==== Exercise input ====

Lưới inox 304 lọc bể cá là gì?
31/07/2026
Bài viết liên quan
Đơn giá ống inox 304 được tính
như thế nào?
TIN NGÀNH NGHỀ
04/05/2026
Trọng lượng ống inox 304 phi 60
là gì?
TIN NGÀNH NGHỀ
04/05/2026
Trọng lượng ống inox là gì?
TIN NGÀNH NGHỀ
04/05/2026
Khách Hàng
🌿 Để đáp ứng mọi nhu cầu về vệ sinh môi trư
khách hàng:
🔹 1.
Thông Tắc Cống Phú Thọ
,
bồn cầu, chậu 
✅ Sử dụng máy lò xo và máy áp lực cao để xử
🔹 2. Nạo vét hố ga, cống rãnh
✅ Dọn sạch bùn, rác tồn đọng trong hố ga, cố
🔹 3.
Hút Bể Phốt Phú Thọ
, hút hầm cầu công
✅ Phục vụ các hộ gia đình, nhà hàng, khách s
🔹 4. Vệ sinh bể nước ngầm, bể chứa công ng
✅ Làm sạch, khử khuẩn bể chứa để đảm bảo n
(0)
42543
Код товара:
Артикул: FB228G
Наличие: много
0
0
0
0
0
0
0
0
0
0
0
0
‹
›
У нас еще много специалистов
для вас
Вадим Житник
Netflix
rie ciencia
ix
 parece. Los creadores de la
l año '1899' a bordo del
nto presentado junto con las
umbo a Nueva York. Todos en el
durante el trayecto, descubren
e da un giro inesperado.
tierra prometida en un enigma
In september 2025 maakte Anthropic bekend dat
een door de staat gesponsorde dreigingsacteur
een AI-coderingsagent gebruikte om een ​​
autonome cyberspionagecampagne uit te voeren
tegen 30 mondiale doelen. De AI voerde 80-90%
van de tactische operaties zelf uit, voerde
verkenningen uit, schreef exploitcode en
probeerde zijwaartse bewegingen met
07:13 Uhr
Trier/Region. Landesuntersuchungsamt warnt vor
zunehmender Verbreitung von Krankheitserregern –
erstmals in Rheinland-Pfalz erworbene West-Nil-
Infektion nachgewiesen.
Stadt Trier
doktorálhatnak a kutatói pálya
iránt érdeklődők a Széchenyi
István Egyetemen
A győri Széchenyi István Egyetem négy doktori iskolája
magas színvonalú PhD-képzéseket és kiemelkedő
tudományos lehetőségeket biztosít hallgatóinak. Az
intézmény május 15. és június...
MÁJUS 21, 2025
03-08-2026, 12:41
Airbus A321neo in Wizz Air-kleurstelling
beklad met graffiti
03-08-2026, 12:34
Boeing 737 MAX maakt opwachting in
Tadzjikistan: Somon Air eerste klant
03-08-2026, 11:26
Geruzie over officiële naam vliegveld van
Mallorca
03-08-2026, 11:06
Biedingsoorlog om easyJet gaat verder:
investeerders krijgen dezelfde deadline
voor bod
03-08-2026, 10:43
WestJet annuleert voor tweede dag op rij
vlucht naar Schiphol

====

• About this exercise: Set down, exactly and without anything extra, every line from the one that contains "erstmals in Rheinland-Pfalz" through the final line of the material.

• Expected answer:
erstmals in Rheinland-Pfalz erworbene West-Nil-
Infektion nachgewiesen.
Stadt Trier
doktorálhatnak a kutatói pálya
iránt érdeklődők a Széchenyi
István Egyetemen
A győri Széchenyi István Egyetem négy doktori iskolája
magas színvonalú PhD-képzéseket és kiemelkedő
tudományos lehetőségeket biztosít hallgatóinak. Az
intézmény május 15. és június...
MÁJUS 21, 2025
03-08-2026, 12:41
Airbus A321neo in Wizz Air-kleurstelling
beklad met graffiti
03-08-2026, 12:34
Boeing 737 MAX maakt opwachting in
Tadzjikistan: Somon Air eerste klant
03-08-2026, 11:26
Geruzie over officiële naam vliegveld van
Mallorca
03-08-2026, 11:06
Biedingsoorlog om easyJet gaat verder:
investeerders krijgen dezelfde deadline
voor bod
03-08-2026, 10:43
WestJet annuleert voor tweede dag op rij
vlucht naar Schiphol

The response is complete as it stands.